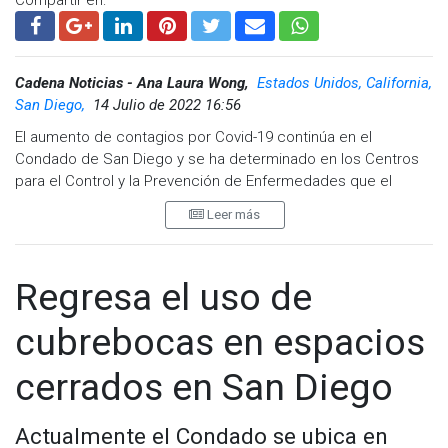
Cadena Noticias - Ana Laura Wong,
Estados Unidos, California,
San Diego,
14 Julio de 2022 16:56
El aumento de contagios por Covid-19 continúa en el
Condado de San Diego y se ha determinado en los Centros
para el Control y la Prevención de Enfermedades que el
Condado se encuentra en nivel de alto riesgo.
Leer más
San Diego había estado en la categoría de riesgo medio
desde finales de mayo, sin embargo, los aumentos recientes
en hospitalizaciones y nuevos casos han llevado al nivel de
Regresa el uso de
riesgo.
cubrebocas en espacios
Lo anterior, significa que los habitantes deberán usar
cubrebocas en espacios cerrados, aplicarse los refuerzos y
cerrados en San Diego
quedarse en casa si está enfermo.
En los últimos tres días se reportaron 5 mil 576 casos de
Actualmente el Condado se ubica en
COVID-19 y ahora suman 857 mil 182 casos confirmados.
* * *
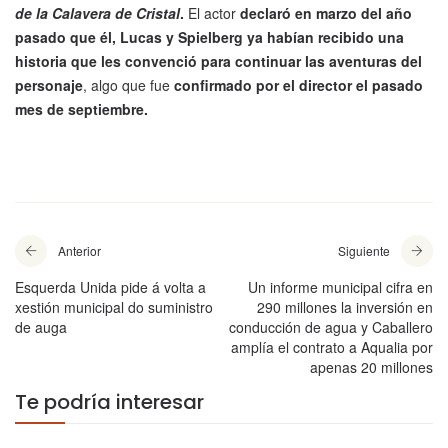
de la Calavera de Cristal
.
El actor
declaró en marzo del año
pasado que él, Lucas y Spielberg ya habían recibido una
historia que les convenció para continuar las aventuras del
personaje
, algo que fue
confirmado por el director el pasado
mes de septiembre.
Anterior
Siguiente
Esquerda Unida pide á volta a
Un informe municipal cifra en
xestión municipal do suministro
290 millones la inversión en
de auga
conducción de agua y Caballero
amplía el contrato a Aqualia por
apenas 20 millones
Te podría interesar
* * *
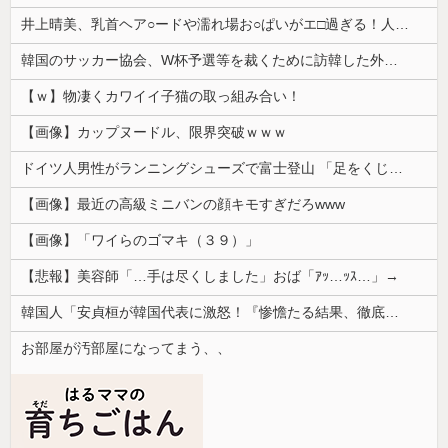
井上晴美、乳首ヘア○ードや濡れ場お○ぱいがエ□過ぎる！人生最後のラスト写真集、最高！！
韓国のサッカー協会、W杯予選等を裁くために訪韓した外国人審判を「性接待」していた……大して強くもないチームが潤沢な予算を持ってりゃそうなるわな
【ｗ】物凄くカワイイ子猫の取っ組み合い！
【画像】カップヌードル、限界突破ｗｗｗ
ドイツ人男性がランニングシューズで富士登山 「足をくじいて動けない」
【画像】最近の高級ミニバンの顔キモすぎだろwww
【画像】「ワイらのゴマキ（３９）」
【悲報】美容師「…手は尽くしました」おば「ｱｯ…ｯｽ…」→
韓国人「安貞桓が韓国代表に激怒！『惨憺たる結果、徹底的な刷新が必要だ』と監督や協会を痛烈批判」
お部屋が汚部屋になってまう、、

Problem to solve
Transcribe the lines of the listing that open with the line containing "井上晴美、乳首ヘア○ードや濡" and close with the line containing "お部屋が汚部屋になってまう、、", keeping both of those lines.

Output of the exercise
井上晴美、乳首ヘア○ードや濡れ場お○ぱいがエ□過ぎる！人生最後のラスト写真集、最高！！
韓国のサッカー協会、W杯予選等を裁くために訪韓した外国人審判を「性接待」していた……大して強くもないチームが潤沢な予算を持ってりゃそうなるわな
【ｗ】物凄くカワイイ子猫の取っ組み合い！
【画像】カップヌードル、限界突破ｗｗｗ
ドイツ人男性がランニングシューズで富士登山 「足をくじいて動けない」
【画像】最近の高級ミニバンの顔キモすぎだろwww
【画像】「ワイらのゴマキ（３９）」
【悲報】美容師「…手は尽くしました」おば「ｱｯ…ｯｽ…」→
韓国人「安貞桓が韓国代表に激怒！『惨憺たる結果、徹底的な刷新が必要だ』と監督や協会を痛烈批判」
お部屋が汚部屋になってまう、、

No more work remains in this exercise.